Niños con impermeable juegan al borde de la carretera. Sus padres, agotados, los vigilan por el rabillo del ojo mientras mordisquean sándwiches reblandecidos por la lluvia. Más lejos, bandas de moteros hacen petardear sus cacharros ante la mirada fría de una sección de la 82ª. Ángeles del Infierno. Uno de ellos acaba de sacar un 357 y apunta hacia el cielo. Marie ve cómo salen tres llamas del cañón. El tipo ha disparado para provocar a los soldados y recordarles la segunda enmienda de la Constitución, que le permite ir armado. Los paracaidistas de la 82ªhan colocado su M-16 en posición de disparar. El chaval apoya la moto en la pata lateral y los apunta con el dedo medio. No ha comprendido que el juego ha acabado. Los M-16 tiemblan. El corpulento Ángel del Infierno retrocede por efecto de los impactos y se desploma. Circulando al ralentí, Marie ve cómo su sangre se mezcla con la lluvia. Los demás moteros levantan las manos mientras los paracaidistas los cachean. En el momento en el que Marie pasa por delante de ellos, un joven sargento se vuelve. Ella encuentra su mirada bajo el casco empapado. Es joven, casi un niño. Al igual que el cabo de la Guardia Nacional del sur de Jackson, levanta su
walkie-talkie
y alerta a los puestos siguientes.
Marie conecta los faros giratorios; las luces rojas y azules salpican el parachoques. La lluvia arrecia. Desde que el huracán se disipó sobre Alabama, la retaguardia de las nubes se ha transformado en una de las más formidables tormentas que haya conocido la región. Un boletín meteorológico anuncia que, si continúa así, la lluvia puede producir todavía más daños que las olas y el viento. Centenares de personas están atrapadas en sus casas. Miles más, en el Superdome, rodeado por los marines. Refuerzos tardíos que se han transformado en un ejército de ocupación que impide a la gente salir. El gobierno ha requisado decenas de autocares que van y vienen para evacuar con cuentagotas a los refugiados. Los marines se niegan a tomar el Dome. Se limitan a efectuar algunos disparos disuasorios hacia las siluetas que intentan escalar las alambradas o las paredes. Marie reza en silencio para que no entren.
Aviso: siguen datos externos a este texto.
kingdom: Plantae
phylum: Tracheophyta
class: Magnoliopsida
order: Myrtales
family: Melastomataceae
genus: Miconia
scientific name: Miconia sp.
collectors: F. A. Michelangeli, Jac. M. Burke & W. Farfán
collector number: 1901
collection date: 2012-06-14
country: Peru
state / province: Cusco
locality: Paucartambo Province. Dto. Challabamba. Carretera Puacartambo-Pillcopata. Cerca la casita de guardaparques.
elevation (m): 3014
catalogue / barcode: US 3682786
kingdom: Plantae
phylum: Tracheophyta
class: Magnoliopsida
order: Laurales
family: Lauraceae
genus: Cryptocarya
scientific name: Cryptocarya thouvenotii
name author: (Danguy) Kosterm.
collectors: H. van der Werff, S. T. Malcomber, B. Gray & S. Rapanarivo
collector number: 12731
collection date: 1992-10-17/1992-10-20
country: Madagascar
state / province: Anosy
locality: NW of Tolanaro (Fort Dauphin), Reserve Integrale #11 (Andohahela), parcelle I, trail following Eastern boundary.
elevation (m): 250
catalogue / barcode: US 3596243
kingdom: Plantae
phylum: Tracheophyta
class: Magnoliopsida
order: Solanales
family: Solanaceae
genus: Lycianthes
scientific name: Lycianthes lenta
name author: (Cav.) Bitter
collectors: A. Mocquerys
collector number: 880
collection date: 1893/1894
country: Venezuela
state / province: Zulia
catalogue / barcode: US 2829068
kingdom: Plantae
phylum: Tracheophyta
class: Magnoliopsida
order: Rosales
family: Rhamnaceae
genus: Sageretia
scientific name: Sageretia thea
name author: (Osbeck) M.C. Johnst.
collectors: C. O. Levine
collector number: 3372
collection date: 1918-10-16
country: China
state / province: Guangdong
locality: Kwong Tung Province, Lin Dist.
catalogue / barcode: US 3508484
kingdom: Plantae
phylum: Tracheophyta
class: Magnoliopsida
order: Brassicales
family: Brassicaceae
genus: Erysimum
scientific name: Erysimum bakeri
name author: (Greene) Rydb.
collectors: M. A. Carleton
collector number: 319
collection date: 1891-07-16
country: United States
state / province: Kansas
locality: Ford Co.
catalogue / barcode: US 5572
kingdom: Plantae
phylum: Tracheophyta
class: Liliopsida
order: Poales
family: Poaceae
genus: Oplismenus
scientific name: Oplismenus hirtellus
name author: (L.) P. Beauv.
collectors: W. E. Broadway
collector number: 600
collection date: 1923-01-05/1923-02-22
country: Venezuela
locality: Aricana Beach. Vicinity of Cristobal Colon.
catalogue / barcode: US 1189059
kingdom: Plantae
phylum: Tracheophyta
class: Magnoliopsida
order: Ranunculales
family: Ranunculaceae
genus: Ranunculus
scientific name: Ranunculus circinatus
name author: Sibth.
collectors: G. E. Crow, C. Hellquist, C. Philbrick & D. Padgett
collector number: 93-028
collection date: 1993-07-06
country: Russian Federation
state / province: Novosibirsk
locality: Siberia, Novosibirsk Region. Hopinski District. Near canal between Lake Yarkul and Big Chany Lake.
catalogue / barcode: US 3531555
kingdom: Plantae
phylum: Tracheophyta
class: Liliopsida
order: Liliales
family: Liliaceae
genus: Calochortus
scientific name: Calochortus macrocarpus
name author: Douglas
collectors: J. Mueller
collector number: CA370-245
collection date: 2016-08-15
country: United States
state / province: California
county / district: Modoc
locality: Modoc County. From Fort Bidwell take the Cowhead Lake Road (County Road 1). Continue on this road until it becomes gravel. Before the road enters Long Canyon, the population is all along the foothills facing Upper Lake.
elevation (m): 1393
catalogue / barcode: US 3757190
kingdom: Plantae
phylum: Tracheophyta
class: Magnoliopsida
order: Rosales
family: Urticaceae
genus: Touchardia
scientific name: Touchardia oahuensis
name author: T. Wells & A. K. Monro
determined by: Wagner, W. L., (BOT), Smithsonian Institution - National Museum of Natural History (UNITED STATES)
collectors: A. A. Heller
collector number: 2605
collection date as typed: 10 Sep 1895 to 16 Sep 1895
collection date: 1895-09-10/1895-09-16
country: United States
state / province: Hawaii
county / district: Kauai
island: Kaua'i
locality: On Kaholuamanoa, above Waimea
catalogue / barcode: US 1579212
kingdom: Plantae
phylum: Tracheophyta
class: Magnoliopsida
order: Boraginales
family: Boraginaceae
Concentrándose, consigue sentir la presencia de Holly. Los indigentes los han localizado, lo que ha desencadenado la cólera del mago y del caballero. Hace varias horas que los guardaespaldas de la niña los matan silenciosamente haciendo estallar su cerebro antes de desplazarse para confundir las pistas. Pero, cada vez que un indigente desaparece, otros toman el relevo. No solo vagabundos. También otras personas de la multitud. Decenas de ojos escrutan las gradas en busca de los fugitivos. Los Guardianes están agotados; su poder disminuye.